TASK DIRECTIONS:
Reproduce each record verbatim, images excluded.

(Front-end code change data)
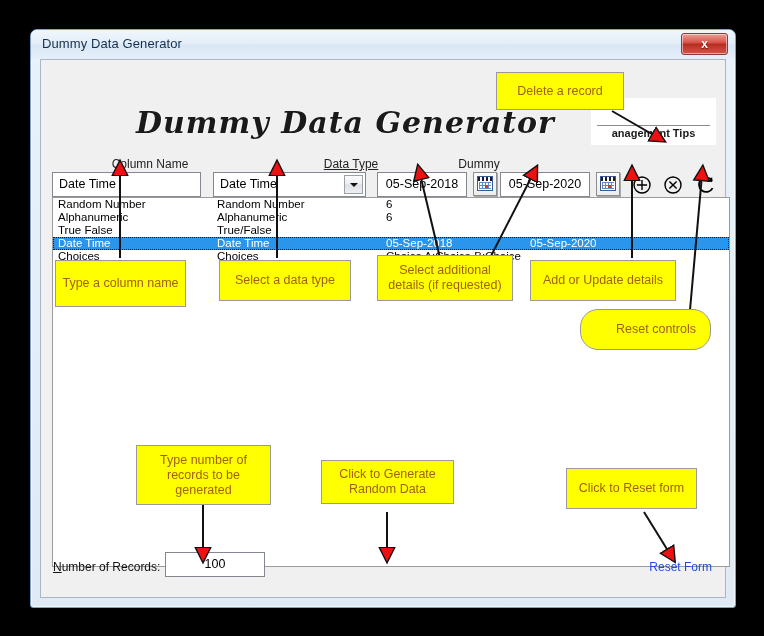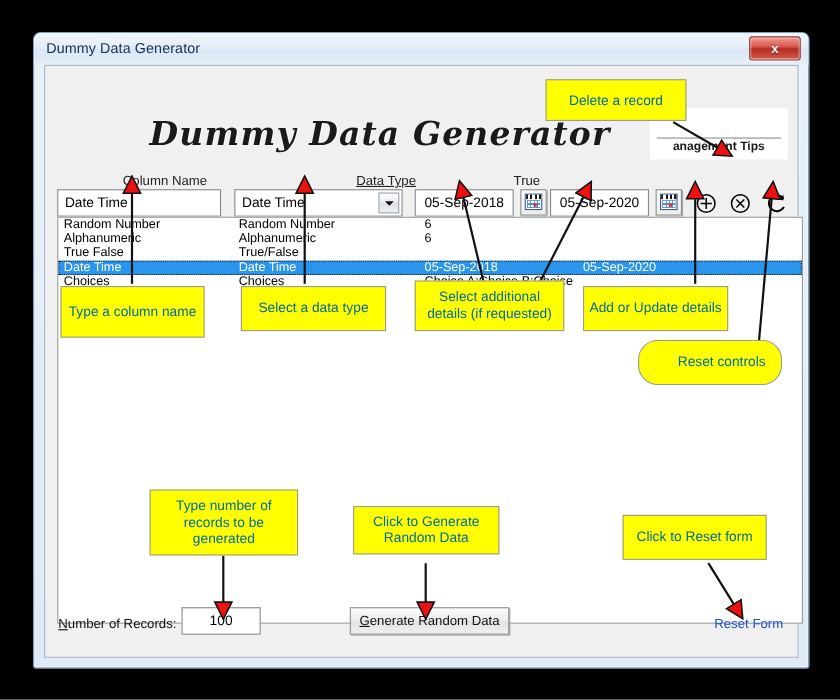--- a/index.html
+++ b/index.html
@@ -158,21 +158,21 @@
   #resetlink{
     position:absolute;right:13px;top:17px;font-size:12px;color:#1d4ed8;
     white-space:nowrap;cursor:pointer;
   }
 
   
   #overlay{position:absolute;left:0;top:0;width:764px;height:636px;pointer-events:none;}
   .callout{
     position:absolute;background:#ffff00;border:1px solid #9a9a9a;
     box-sizing:border-box;
-    font-size:12.5px;color:#0369a1;text-align:center;
+    font-size:12.5px;color:#a16207;text-align:center;
     display:flex;align-items:center;justify-content:center;
     line-height:15px;padding:2px 4px;
   }
   .callout.r{text-align:right;justify-content:flex-end;padding-right:14px;}
 </style>
 </head>
 <body>
 
 <div id="window">
 
@@ -187,21 +187,21 @@
 
     <div id="apptitle">Dummy Data Generator</div>
 
     <div id="logo">
       <div class="rule"></div>
       <div class="l2">anagement Tips</div>
     </div>
 
     <div class="fieldlabel" style="left:11px;top:97px;width:196px;">Column Name</div>
     <div class="fieldlabel" style="left:212px;top:97px;width:196px;text-decoration:underline;">Data Type</div>
-    <div class="fieldlabel" style="left:340px;top:97px;width:196px;">True</div>
+    <div class="fieldlabel" style="left:340px;top:97px;width:196px;">Dummy</div>
 
     <div class="tbox" style="left:11px;top:112px;width:149px;">Date Time</div>
 
     <div class="combo" style="left:172px;top:112px;width:153px;">
       <span>Date Time</span>
       <span class="arrowbtn">
           <i></i>
         </span>
     </div>
 
@@ -270,22 +270,21 @@
       <div class="lrow">
         <span class="c0">Choices</span>
         <span class="c1">Choices</span>
         <span class="c2">Choice A;Choice B;Choice</span>
         <span class="c3"></span>
       </div>
     </div>
 
     <div id="bottombar">
       <div id="norlabel"><u>N</u><span>umber of Records:</span></div>
-      <div class="tbox" style="left:124px;top:9px;width:72px;text-align:center;padding-left:0;">100</div>
-      <div id="genbtn"><u>G</u><span>enerate Random Data</span></div>
+      <div class="tbox" style="left:124px;top:9px;width:100px;text-align:center;padding-left:0;">100</div>
       <div id="resetlink">Reset Form</div>
     </div>
 
   </div>
 </div>
 
 <svg id="overlay">
   <defs>
     <marker id="ah" markerWidth="9" markerHeight="9" refX="3.2" refY="4.5" orient="auto" markerUnits="strokeWidth">
       <path d="M0.4,0.6 L8.2,4.5 L0.4,8.4 Z" fill="#ee1111" stroke="#111" stroke-width="0.7"></path>
@@ -310,20 +309,20 @@
   <path d="M387,512 L387,553" stroke="#111" stroke-width="2" fill="none" marker-end="url(#ah)"></path>
 
   <path d="M644,512 L670,554" stroke="#111" stroke-width="2" fill="none" marker-end="url(#ah)"></path>
 </svg>
 
 <div class="callout" style="left:496px;top:72px;width:128px;height:38px;">Delete a record</div>
 <div class="callout" style="left:55px;top:260px;width:131px;height:47px;">Type a column name</div>
 <div class="callout" style="left:219px;top:260px;width:132px;height:41px;">Select a data type</div>
 <div class="callout" style="left:377px;top:255px;width:136px;height:46px;white-space:pre-line;">Select additional
 details (if requested)</div>
-<div class="callout" style="left:530px;top:260px;width:132px;height:41px;">Add or Update details</div>
+<div class="callout" style="left:530px;top:260px;width:146px;height:41px;">Add or Update details</div>
 <div class="callout r" style="left:580px;top:309px;width:131px;height:41px;border-radius:18px;">Reset controls</div>
 <div class="callout" style="left:136px;top:445px;width:135px;height:60px;white-space:pre-line;">Type number of
 records to be
 generated</div>
 <div class="callout" style="left:321px;top:460px;width:133px;height:44px;white-space:pre-line;">Click to Generate
 Random Data</div>
 <div class="callout" style="left:566px;top:468px;width:131px;height:41px;">Click to Reset form</div>
 
 </body></html>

REPLY TO THE EXERCISE:
--- a/index.html
+++ b/index.html
@@ -158,21 +158,21 @@
   #resetlink{
     position:absolute;right:13px;top:17px;font-size:12px;color:#1d4ed8;
     white-space:nowrap;cursor:pointer;
   }
 
   
   #overlay{position:absolute;left:0;top:0;width:764px;height:636px;pointer-events:none;}
   .callout{
     position:absolute;background:#ffff00;border:1px solid #9a9a9a;
     box-sizing:border-box;
-    font-size:12.5px;color:#0369a1;text-align:center;
+    font-size:12.5px;color:#a16207;text-align:center;
     display:flex;align-items:center;justify-content:center;
     line-height:15px;padding:2px 4px;
   }
   .callout.r{text-align:right;justify-content:flex-end;padding-right:14px;}
 </style>
 </head>
 <body>
 
 <div id="window">
 
@@ -187,21 +187,21 @@
 
     <div id="apptitle">Dummy Data Generator</div>
 
     <div id="logo">
       <div class="rule"></div>
       <div class="l2">anagement Tips</div>
     </div>
 
     <div class="fieldlabel" style="left:11px;top:97px;width:196px;">Column Name</div>
     <div class="fieldlabel" style="left:212px;top:97px;width:196px;text-decoration:underline;">Data Type</div>
-    <div class="fieldlabel" style="left:340px;top:97px;width:196px;">True</div>
+    <div class="fieldlabel" style="left:340px;top:97px;width:196px;">Dummy</div>
 
     <div class="tbox" style="left:11px;top:112px;width:149px;">Date Time</div>
 
     <div class="combo" style="left:172px;top:112px;width:153px;">
       <span>Date Time</span>
       <span class="arrowbtn">
           <i></i>
         </span>
     </div>
 
@@ -270,22 +270,21 @@
       <div class="lrow">
         <span class="c0">Choices</span>
         <span class="c1">Choices</span>
         <span class="c2">Choice A;Choice B;Choice</span>
         <span class="c3"></span>
       </div>
     </div>
 
     <div id="bottombar">
       <div id="norlabel"><u>N</u><span>umber of Records:</span></div>
-      <div class="tbox" style="left:124px;top:9px;width:72px;text-align:center;padding-left:0;">100</div>
-      <div id="genbtn"><u>G</u><span>enerate Random Data</span></div>
+      <div class="tbox" style="left:124px;top:9px;width:100px;text-align:center;padding-left:0;">100</div>
       <div id="resetlink">Reset Form</div>
     </div>
 
   </div>
 </div>
 
 <svg id="overlay">
   <defs>
     <marker id="ah" markerWidth="9" markerHeight="9" refX="3.2" refY="4.5" orient="auto" markerUnits="strokeWidth">
       <path d="M0.4,0.6 L8.2,4.5 L0.4,8.4 Z" fill="#ee1111" stroke="#111" stroke-width="0.7"></path>
@@ -310,20 +309,20 @@
   <path d="M387,512 L387,553" stroke="#111" stroke-width="2" fill="none" marker-end="url(#ah)"></path>
 
   <path d="M644,512 L670,554" stroke="#111" stroke-width="2" fill="none" marker-end="url(#ah)"></path>
 </svg>
 
 <div class="callout" style="left:496px;top:72px;width:128px;height:38px;">Delete a record</div>
 <div class="callout" style="left:55px;top:260px;width:131px;height:47px;">Type a column name</div>
 <div class="callout" style="left:219px;top:260px;width:132px;height:41px;">Select a data type</div>
 <div class="callout" style="left:377px;top:255px;width:136px;height:46px;white-space:pre-line;">Select additional
 details (if requested)</div>
-<div class="callout" style="left:530px;top:260px;width:132px;height:41px;">Add or Update details</div>
+<div class="callout" style="left:530px;top:260px;width:146px;height:41px;">Add or Update details</div>
 <div class="callout r" style="left:580px;top:309px;width:131px;height:41px;border-radius:18px;">Reset controls</div>
 <div class="callout" style="left:136px;top:445px;width:135px;height:60px;white-space:pre-line;">Type number of
 records to be
 generated</div>
 <div class="callout" style="left:321px;top:460px;width:133px;height:44px;white-space:pre-line;">Click to Generate
 Random Data</div>
 <div class="callout" style="left:566px;top:468px;width:131px;height:41px;">Click to Reset form</div>
 
 </body></html>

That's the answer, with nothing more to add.